* **Set of tasks**
- 1) Condense the paragraph of the public relations text that begins "Public relations specialists also arrange and conduct programs" into a bulleted list that keeps its main facts.
- 2) Transcribe the public relations text word for word from "In large organizations, the" to "respond to inquiries.".
Start of Provided text
Public relations specialists draft press releases and contact people in the media who might print or broadcast their material. Many radio or television special reports, newspaper stories, and magazine articles start at the desks of public relations specialists. Sometimes the subject is an organization and its policies toward its employees or its role in the community. Often the subject is a public issue, such as health, energy, or the environment, and what an organization does to advance that issue.
Public relations specialists also arrange and conduct programs to keep up contact between organization representatives and the public. For example, they set up speaking engagements and often prepare speeches for company officials. These media specialists represent employers at community projects; make film, slide, or other visual presentations at meetings and school assemblies; and plan conventions. In addition, they are responsible for preparing annual reports and writing proposals for various projects.
In government, public relations specialists—who may be called press secretaries, information officers, public affairs specialists, or communication specialists—keep the public informed about the activities of agencies and officials. For example, public affairs specialists in the U.S. Department of State keep the public informed of travel advisories and of U.S. positions on foreign issues. A press secretary for a member of Congress keeps constituents aware of the representative’s accomplishments.
In large organizations, the key public relations executive, who often is a vice president, may develop overall plans and policies with other executives. In addition, public relations departments employ public relations specialists to write, research, prepare materials, maintain contacts, and respond to inquiries.
People who handle publicity for an individual or who direct public relations for a small organization may deal with all aspects of the job. They contact people, plan and research, and prepare materials for distribution. They also may handle advertising or sales promotion work to support marketing efforts.
The Communications Work Environment
Public relations specialists work in busy offices. The pressures of deadlines and tight work schedules can be stressful.
End of Provided text
Start of Supplied information
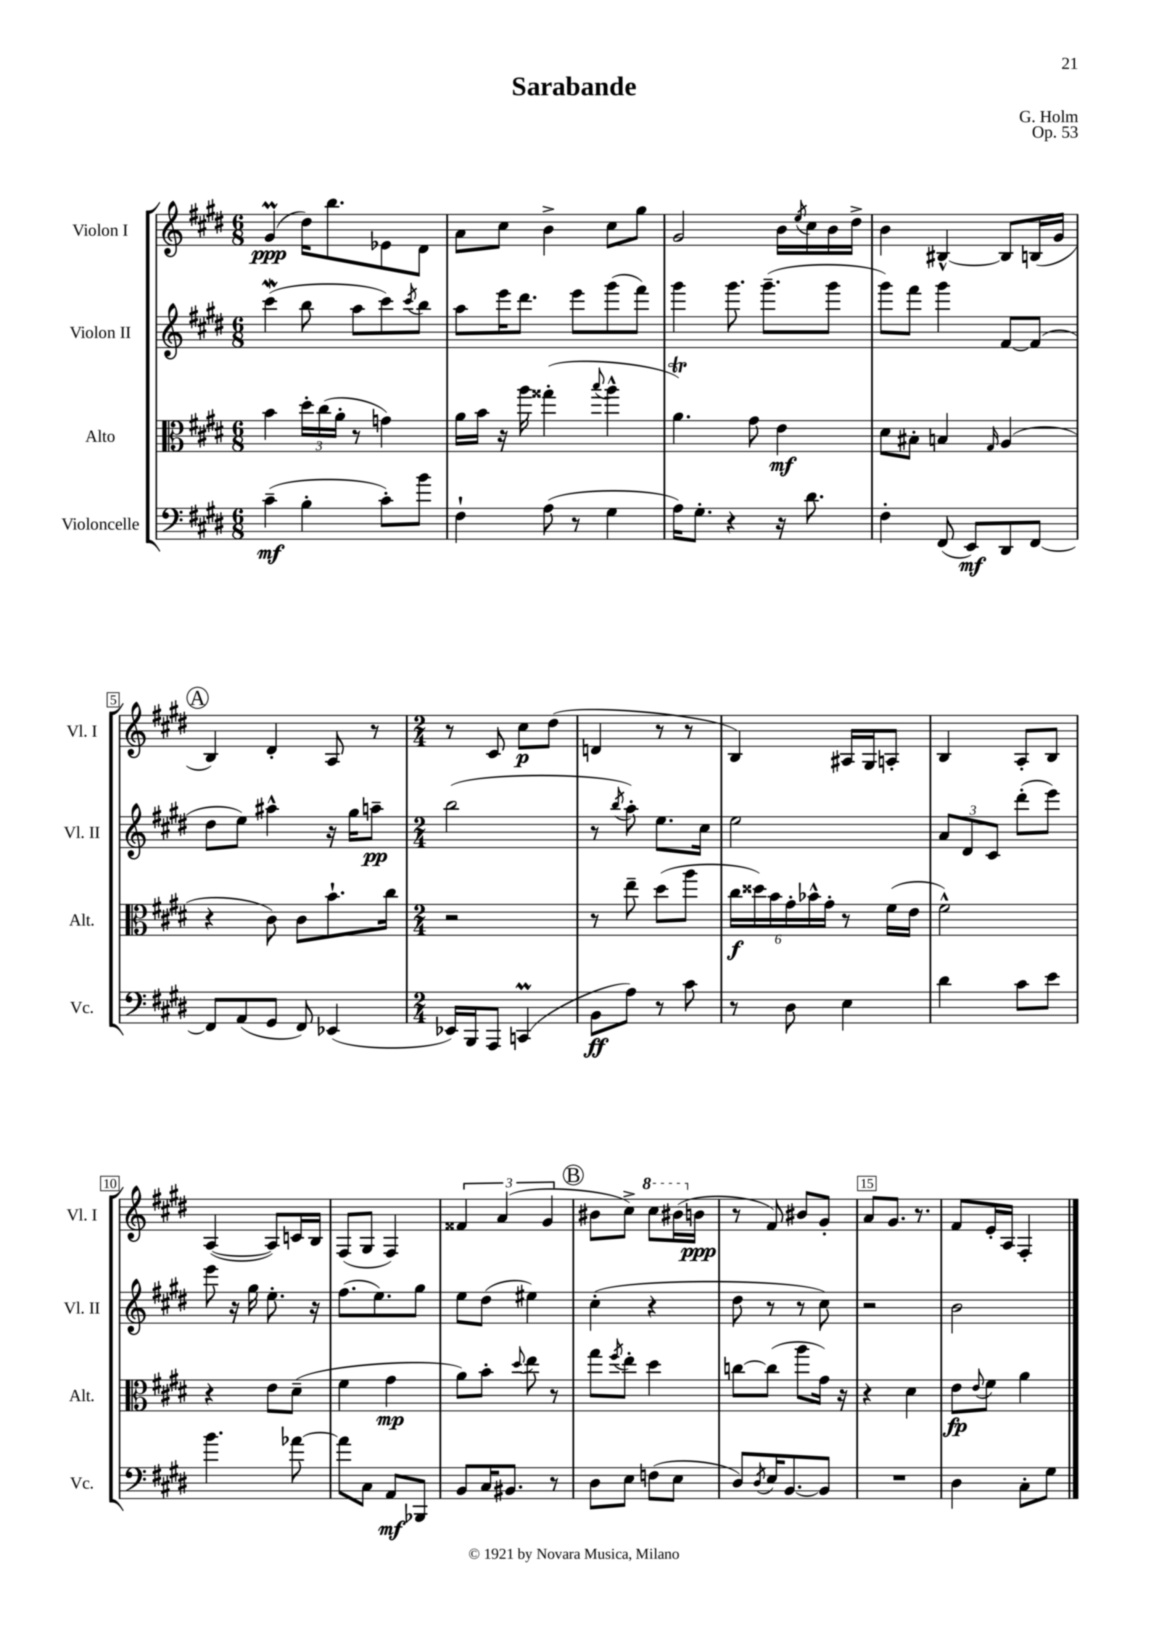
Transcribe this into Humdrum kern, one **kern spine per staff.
End of Supplied information
* **Answer list**
- 1)
- Arrange and conduct programs that maintain contact between organization representatives and the public
- Set up speaking engagements and often prepare speeches for company officials
- Represent employers at community projects
- Give film, slide, or other visual presentations at meetings and school assemblies
- Plan conventions
- Prepare annual reports and write proposals for various projects

- 2)
In large organizations, the key public relations executive, who often is a vice president, may develop overall plans and policies with other executives. In addition, public relations departments employ public relations specialists to write, research, prepare materials, maintain contacts, and respond to inquiries.